Autrement dit, les institutions sont constituées d’un ensemble de normes, de valeurs et de pratiques qui engendrent des logiques propres à leur contexte d’émergence et qui conditionnent le comportement des acteurs. En ce sens, « l’action est structurée et l’ordre rendue possible par des systèmes partagés de règles qui contraignent à la fois l’inclination et la capacité des acteurs à optimiser leurs actions, tout en privilégiant des groupes dont les intérêts sont garantis par le biais de rétribution et de sanctions » (Di Maggio et Powell 1997, 125-6).

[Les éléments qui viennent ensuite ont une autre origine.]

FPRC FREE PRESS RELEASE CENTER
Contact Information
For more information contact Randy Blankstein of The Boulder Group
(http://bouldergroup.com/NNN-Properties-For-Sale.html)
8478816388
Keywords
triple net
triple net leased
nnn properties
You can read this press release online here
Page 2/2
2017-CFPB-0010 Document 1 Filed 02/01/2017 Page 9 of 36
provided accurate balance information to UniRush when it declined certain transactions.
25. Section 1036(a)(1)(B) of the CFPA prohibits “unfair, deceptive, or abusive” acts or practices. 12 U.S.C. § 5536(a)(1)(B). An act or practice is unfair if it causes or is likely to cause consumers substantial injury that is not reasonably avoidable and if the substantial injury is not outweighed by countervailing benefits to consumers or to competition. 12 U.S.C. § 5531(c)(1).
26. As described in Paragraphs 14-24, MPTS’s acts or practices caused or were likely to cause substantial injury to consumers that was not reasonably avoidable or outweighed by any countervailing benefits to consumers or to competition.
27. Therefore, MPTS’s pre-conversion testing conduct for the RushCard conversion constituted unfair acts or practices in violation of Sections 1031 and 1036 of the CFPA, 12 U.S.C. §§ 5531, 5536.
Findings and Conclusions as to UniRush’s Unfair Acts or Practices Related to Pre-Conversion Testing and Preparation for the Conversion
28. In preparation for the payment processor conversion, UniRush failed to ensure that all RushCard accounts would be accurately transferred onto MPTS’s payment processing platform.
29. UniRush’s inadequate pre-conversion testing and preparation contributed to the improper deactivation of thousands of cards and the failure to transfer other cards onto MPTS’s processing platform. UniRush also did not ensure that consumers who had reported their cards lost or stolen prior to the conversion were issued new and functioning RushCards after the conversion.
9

Les logiques d’actions des acteurs tiennent minimalement compte de l’efficacité des actions produites, les sont conditionnées par le système dans lequel ils interagissent.

Par ailleurs, le cadre d’action des systèmes de partis est pertinemment défini par Lupu et Riedl (2012). Dans leurs travaux sur les partis politiques dans les nouvelles démocraties, ces auteurs avancent que les pays nouvellement démocratiques évoluent dans un environnement incertain vu le caractère récent de leurs institutions politiques (2012, 1346). L’incertitude peut être d’ordre politique, économique ou institutionnel. L’incertitude politique s’illustre par la difficulté qu’ont les acteurs de mesurer le cadre temporel de leurs actions politiques (2012, 1347). Les acteurs politiques adoptent des comportements à court terme, qui tiennent compte des probabilités d’effondrement des institutions nouvellement installées, étant donné ils ne saisissent pas les paramètres leur permettant de prévoir des arrangements institutionnels subséquents. Les stratégies des élites politiques visent à garantir la pérennité de leurs structures politiques. Par conséquent, ils sont obligés d’ignorer toute action future, préférant s’adonner à pratiques garantissant des gains certains (2012, 1348).

Relativement au cas de Niamey, les discours des acteurs sous-entendent que les partis politiques évoluent dans des dynamiques d’actions axées sur le court terme, eu égard de leurs pratiques dans les institutions de la décentralisation. La ville de Niamey ainsi que les autres CT du Niger deviennent des sites privilégiés pour le captage des voix ainsi que l’accumulation d’un capital politique et financier, obtenus par le biais de pratiques d’influence auprès des élus locaux et les systèmes de patronage implantés dans les structures de l’administration publique locale (Yatta 2009, 9; Grindle 2012).